Task: Please edit the material below, changing every "common name" to "vernacular name" and keeping everything else the same.

Stored entries:
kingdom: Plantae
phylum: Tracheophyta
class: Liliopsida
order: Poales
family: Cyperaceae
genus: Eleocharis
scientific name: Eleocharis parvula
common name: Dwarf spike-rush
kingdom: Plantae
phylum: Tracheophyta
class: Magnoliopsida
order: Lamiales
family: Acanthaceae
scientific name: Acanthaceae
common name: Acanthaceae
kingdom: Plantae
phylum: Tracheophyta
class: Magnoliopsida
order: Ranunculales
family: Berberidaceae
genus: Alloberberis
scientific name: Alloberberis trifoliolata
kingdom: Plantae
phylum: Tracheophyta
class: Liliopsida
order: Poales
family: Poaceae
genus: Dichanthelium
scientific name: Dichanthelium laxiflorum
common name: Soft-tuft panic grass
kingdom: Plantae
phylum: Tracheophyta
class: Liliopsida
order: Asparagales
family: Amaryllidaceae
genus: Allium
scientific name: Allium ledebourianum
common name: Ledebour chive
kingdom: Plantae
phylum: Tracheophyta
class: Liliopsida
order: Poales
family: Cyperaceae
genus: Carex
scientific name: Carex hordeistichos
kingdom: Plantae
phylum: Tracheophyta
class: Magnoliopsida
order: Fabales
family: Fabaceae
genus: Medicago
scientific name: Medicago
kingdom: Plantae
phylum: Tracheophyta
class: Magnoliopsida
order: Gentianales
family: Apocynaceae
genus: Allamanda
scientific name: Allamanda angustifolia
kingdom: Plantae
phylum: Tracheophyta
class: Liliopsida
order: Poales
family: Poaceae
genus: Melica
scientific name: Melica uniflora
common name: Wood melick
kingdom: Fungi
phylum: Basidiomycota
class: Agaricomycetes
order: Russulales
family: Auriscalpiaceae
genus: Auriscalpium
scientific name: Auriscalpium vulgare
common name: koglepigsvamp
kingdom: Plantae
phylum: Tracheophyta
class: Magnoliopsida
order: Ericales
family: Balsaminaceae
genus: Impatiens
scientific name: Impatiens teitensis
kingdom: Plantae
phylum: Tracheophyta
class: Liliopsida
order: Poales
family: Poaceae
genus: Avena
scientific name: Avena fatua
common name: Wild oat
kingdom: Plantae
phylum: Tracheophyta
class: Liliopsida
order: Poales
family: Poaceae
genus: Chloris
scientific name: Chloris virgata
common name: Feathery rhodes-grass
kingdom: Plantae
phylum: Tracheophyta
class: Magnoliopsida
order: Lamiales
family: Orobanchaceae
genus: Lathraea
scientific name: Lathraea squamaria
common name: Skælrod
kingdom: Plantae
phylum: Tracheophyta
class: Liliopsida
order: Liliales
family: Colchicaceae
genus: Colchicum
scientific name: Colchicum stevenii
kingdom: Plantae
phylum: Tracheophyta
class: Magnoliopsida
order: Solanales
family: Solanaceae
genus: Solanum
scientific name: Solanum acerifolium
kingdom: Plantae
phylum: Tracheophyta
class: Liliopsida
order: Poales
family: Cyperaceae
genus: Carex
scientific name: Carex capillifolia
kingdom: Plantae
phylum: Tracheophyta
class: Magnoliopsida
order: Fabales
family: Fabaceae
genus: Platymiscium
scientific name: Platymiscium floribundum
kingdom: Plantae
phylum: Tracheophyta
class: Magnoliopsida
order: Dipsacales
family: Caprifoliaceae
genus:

Output of the task:
kingdom: Plantae
phylum: Tracheophyta
class: Liliopsida
order: Poales
family: Cyperaceae
genus: Eleocharis
scientific name: Eleocharis parvula
vernacular name: Dwarf spike-rush
kingdom: Plantae
phylum: Tracheophyta
class: Magnoliopsida
order: Lamiales
family: Acanthaceae
scientific name: Acanthaceae
vernacular name: Acanthaceae
kingdom: Plantae
phylum: Tracheophyta
class: Magnoliopsida
order: Ranunculales
family: Berberidaceae
genus: Alloberberis
scientific name: Alloberberis trifoliolata
kingdom: Plantae
phylum: Tracheophyta
class: Liliopsida
order: Poales
family: Poaceae
genus: Dichanthelium
scientific name: Dichanthelium laxiflorum
vernacular name: Soft-tuft panic grass
kingdom: Plantae
phylum: Tracheophyta
class: Liliopsida
order: Asparagales
family: Amaryllidaceae
genus: Allium
scientific name: Allium ledebourianum
vernacular name: Ledebour chive
kingdom: Plantae
phylum: Tracheophyta
class: Liliopsida
order: Poales
family: Cyperaceae
genus: Carex
scientific name: Carex hordeistichos
kingdom: Plantae
phylum: Tracheophyta
class: Magnoliopsida
order: Fabales
family: Fabaceae
genus: Medicago
scientific name: Medicago
kingdom: Plantae
phylum: Tracheophyta
class: Magnoliopsida
order: Gentianales
family: Apocynaceae
genus: Allamanda
scientific name: Allamanda angustifolia
kingdom: Plantae
phylum: Tracheophyta
class: Liliopsida
order: Poales
family: Poaceae
genus: Melica
scientific name: Melica uniflora
vernacular name: Wood melick
kingdom: Fungi
phylum: Basidiomycota
class: Agaricomycetes
order: Russulales
family: Auriscalpiaceae
genus: Auriscalpium
scientific name: Auriscalpium vulgare
vernacular name: koglepigsvamp
kingdom: Plantae
phylum: Tracheophyta
class: Magnoliopsida
order: Ericales
family: Balsaminaceae
genus: Impatiens
scientific name: Impatiens teitensis
kingdom: Plantae
phylum: Tracheophyta
class: Liliopsida
order: Poales
family: Poaceae
genus: Avena
scientific name: Avena fatua
vernacular name: Wild oat
kingdom: Plantae
phylum: Tracheophyta
class: Liliopsida
order: Poales
family: Poaceae
genus: Chloris
scientific name: Chloris virgata
vernacular name: Feathery rhodes-grass
kingdom: Plantae
phylum: Tracheophyta
class: Magnoliopsida
order: Lamiales
family: Orobanchaceae
genus: Lathraea
scientific name: Lathraea squamaria
vernacular name: Skælrod
kingdom: Plantae
phylum: Tracheophyta
class: Liliopsida
order: Liliales
family: Colchicaceae
genus: Colchicum
scientific name: Colchicum stevenii
kingdom: Plantae
phylum: Tracheophyta
class: Magnoliopsida
order: Solanales
family: Solanaceae
genus: Solanum
scientific name: Solanum acerifolium
kingdom: Plantae
phylum: Tracheophyta
class: Liliopsida
order: Poales
family: Cyperaceae
genus: Carex
scientific name: Carex capillifolia
kingdom: Plantae
phylum: Tracheophyta
class: Magnoliopsida
order: Fabales
family: Fabaceae
genus: Platymiscium
scientific name: Platymiscium floribundum
kingdom: Plantae
phylum: Tracheophyta
class: Magnoliopsida
order: Dipsacales
family: Caprifoliaceae
genus:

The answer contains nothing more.